- Babaheydar Location within Iran
- Coordinates: 32°19′42″N 50°28′16″E﻿ / ﻿32.32833°N 50.47111°E
- Country: Iran
- Province: Chaharmahal and Bakhtiari
- County: Farsan
- District: Babaheydar
- Established as a city: 1992

Population (2016)
- • Total: 11,202
- Time zone: UTC+3:30 (IRST)

= Babaheydar =

City in Chaharmahal and Bakhtiari province, Iran

Babaheydar (باباحيدر) (Note: Also romanized as Bāba Haīdar and Bābā Ḩeydar) is a city in, and the capital of, Babaheydar District in Farsan County, Chaharmahal and Bakhtiari province, Iran.
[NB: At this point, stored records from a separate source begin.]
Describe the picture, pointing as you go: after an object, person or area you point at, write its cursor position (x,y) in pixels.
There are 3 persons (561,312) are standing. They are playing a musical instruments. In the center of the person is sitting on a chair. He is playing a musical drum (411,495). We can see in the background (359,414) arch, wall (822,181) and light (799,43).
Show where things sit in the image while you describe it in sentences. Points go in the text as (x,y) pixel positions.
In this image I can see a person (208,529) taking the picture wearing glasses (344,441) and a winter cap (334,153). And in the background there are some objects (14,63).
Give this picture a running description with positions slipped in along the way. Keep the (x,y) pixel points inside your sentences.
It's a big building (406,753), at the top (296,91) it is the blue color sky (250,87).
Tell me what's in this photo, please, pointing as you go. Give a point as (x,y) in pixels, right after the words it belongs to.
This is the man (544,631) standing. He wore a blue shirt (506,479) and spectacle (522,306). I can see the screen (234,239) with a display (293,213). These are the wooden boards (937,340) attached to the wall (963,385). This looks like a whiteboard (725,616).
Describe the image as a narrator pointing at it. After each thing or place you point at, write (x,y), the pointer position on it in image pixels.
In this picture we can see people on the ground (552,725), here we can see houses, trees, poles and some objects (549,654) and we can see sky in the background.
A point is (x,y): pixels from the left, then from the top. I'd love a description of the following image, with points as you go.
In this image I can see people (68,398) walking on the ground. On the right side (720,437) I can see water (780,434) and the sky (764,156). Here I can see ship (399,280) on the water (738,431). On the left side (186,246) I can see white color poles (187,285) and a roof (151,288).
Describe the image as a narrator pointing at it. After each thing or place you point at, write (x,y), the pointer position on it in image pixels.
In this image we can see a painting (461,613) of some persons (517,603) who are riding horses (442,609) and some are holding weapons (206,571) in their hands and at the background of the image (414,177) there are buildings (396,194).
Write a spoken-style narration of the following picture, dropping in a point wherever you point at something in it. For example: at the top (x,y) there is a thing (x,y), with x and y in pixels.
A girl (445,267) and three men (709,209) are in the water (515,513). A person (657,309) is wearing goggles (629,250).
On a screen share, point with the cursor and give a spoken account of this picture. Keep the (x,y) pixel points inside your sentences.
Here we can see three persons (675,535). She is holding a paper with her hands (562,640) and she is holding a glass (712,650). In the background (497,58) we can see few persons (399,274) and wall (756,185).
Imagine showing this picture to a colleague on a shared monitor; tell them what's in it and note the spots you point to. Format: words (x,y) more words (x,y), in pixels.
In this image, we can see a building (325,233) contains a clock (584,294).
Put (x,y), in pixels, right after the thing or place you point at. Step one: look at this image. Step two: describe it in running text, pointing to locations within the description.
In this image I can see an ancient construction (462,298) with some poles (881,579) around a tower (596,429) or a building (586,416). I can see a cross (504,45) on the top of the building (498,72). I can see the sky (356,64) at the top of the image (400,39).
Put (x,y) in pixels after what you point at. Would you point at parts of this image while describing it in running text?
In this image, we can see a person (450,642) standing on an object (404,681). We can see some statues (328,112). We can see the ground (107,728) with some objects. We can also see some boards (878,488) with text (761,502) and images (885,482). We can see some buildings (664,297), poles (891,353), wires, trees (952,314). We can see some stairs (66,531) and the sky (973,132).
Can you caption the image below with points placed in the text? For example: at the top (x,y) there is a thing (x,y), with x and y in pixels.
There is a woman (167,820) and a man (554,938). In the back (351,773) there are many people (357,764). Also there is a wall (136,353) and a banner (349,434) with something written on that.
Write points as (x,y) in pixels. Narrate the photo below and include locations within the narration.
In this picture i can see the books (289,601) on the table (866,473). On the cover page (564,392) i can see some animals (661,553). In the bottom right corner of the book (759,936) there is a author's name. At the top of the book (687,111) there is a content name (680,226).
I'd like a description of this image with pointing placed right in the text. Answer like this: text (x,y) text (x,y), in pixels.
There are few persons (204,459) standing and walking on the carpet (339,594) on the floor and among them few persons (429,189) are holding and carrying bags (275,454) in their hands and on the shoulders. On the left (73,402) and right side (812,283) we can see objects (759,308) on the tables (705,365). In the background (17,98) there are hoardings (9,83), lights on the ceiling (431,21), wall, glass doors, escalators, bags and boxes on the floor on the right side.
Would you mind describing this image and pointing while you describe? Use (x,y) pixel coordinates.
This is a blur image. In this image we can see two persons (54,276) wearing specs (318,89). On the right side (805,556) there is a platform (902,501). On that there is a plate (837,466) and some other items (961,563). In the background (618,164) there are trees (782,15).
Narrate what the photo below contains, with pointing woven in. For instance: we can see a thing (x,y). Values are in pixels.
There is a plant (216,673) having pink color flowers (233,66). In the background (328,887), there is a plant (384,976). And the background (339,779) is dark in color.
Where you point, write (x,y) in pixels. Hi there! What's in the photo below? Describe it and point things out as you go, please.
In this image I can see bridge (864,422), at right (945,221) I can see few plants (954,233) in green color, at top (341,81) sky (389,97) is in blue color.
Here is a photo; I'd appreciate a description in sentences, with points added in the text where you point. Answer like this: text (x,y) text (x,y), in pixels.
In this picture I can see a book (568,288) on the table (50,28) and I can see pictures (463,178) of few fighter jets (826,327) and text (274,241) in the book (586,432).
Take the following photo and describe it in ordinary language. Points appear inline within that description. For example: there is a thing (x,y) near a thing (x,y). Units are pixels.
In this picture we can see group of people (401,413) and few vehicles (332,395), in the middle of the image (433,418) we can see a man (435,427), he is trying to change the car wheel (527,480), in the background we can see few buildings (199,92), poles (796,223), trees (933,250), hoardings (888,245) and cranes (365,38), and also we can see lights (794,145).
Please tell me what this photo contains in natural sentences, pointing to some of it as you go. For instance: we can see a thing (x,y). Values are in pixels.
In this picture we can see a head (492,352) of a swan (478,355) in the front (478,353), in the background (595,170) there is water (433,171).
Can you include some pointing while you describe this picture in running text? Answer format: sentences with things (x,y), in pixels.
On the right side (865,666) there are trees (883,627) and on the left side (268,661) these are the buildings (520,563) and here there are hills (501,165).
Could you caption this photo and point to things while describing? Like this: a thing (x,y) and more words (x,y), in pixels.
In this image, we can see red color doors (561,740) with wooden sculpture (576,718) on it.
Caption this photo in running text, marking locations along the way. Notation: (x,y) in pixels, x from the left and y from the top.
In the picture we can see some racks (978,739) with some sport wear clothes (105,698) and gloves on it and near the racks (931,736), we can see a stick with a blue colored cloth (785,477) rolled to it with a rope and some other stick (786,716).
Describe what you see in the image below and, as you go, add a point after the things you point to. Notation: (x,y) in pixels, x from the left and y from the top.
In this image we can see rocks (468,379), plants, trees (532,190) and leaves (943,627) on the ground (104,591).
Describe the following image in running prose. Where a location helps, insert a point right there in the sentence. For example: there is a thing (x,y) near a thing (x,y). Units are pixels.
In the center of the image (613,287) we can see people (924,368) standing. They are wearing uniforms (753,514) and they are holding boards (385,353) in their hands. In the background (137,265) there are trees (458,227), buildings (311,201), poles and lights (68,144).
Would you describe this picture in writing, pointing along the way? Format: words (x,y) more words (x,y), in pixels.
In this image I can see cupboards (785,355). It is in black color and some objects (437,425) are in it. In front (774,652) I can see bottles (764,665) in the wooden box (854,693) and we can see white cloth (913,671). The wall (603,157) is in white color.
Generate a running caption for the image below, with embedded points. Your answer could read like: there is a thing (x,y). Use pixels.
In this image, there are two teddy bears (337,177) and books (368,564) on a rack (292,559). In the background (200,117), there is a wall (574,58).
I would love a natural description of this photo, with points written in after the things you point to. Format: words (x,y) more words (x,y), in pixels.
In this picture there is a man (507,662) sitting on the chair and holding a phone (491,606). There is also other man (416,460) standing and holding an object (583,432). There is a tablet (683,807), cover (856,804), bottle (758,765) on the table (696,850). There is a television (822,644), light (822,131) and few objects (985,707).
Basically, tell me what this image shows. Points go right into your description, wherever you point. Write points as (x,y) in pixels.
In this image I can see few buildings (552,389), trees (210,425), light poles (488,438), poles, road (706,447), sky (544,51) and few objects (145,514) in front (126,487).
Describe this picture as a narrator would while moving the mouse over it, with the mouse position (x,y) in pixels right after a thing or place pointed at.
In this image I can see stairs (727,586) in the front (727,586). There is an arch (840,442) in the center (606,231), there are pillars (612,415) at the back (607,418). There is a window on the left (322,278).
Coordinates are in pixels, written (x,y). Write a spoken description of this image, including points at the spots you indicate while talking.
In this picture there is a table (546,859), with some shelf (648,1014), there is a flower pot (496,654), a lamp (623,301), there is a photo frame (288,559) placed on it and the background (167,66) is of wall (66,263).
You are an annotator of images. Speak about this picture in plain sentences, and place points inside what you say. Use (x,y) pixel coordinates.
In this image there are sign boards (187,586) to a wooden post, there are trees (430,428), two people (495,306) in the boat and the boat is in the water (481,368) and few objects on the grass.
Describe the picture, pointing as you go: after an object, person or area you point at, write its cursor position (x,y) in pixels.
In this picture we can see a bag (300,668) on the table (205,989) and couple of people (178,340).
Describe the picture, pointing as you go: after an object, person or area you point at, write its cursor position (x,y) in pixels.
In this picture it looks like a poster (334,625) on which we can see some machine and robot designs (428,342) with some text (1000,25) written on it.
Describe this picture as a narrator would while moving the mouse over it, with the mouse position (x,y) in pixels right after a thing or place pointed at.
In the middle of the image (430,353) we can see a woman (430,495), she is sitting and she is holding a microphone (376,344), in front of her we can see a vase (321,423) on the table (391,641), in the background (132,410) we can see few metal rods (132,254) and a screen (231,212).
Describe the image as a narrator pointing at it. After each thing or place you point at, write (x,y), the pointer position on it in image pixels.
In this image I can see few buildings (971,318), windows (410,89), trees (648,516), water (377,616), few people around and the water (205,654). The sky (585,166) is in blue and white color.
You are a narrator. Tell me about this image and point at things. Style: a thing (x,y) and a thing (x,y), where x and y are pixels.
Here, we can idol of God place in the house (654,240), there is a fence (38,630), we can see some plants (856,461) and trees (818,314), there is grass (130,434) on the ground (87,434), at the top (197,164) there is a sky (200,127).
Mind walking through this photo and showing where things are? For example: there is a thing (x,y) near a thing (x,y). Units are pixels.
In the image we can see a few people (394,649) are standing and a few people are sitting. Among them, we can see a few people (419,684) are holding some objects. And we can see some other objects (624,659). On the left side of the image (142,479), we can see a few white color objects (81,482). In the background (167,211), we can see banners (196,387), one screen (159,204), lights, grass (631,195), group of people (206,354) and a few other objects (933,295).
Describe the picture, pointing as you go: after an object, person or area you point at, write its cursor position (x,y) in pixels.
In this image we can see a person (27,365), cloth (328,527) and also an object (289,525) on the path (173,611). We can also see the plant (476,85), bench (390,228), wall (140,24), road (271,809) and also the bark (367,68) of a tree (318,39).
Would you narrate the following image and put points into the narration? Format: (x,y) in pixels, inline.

The village of Babaheydar was converted to a city in 1992. It served as the administrative center for Mizdej-e Olya Rural District until transferred to the city of Gujan.

==Demographics==
===Ethnicity===
The city is populated by Lurs.

===Population===
At the time of the 2006 National Census, the city's population was 10,922 in 2,245 households, when it was in the Central District. The following census in 2011 counted 11,099 people in 2,897 households. The 2016 census measured the population of the city as 11,202 people in 3,276 households, by which time it had been transferred to Babaheydar District.